• [WHAT IS EXPECTED]
Once you reach the line that holds "Geolocalización" in the listing below, output it and every line after it through the line that holds "Nuestra metodología", word for word.

• [AVAILABLE DATA]
------------------------------------------------

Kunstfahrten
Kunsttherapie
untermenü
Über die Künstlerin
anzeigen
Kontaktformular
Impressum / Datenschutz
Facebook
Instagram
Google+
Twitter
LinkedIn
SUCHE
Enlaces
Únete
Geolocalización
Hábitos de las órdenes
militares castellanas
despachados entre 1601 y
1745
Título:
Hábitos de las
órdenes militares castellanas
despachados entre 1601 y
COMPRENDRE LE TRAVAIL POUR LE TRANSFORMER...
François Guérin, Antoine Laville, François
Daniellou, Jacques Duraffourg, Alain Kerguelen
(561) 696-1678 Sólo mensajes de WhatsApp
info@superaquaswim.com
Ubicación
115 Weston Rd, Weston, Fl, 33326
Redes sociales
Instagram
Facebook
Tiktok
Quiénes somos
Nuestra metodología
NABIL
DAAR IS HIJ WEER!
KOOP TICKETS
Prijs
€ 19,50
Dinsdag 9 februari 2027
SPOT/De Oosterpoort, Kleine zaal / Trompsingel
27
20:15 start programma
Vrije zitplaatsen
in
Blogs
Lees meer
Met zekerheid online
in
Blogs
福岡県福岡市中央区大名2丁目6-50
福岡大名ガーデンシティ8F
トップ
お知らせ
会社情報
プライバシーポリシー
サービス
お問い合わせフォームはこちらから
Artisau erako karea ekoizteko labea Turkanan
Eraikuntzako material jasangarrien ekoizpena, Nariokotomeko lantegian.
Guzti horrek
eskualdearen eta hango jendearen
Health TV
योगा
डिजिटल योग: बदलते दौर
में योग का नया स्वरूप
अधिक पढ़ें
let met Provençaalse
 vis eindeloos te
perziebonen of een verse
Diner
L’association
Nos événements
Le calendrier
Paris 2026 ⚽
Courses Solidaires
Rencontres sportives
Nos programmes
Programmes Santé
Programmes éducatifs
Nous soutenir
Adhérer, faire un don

------------------------------------------------

• [SOLUTION TO THIS TASK]
Geolocalización
Hábitos de las órdenes
militares castellanas
despachados entre 1601 y
1745
Título:
Hábitos de las
órdenes militares castellanas
despachados entre 1601 y
COMPRENDRE LE TRAVAIL POUR LE TRANSFORMER...
François Guérin, Antoine Laville, François
Daniellou, Jacques Duraffourg, Alain Kerguelen
(561) 696-1678 Sólo mensajes de WhatsApp
info@superaquaswim.com
Ubicación
115 Weston Rd, Weston, Fl, 33326
Redes sociales
Instagram
Facebook
Tiktok
Quiénes somos
Nuestra metodología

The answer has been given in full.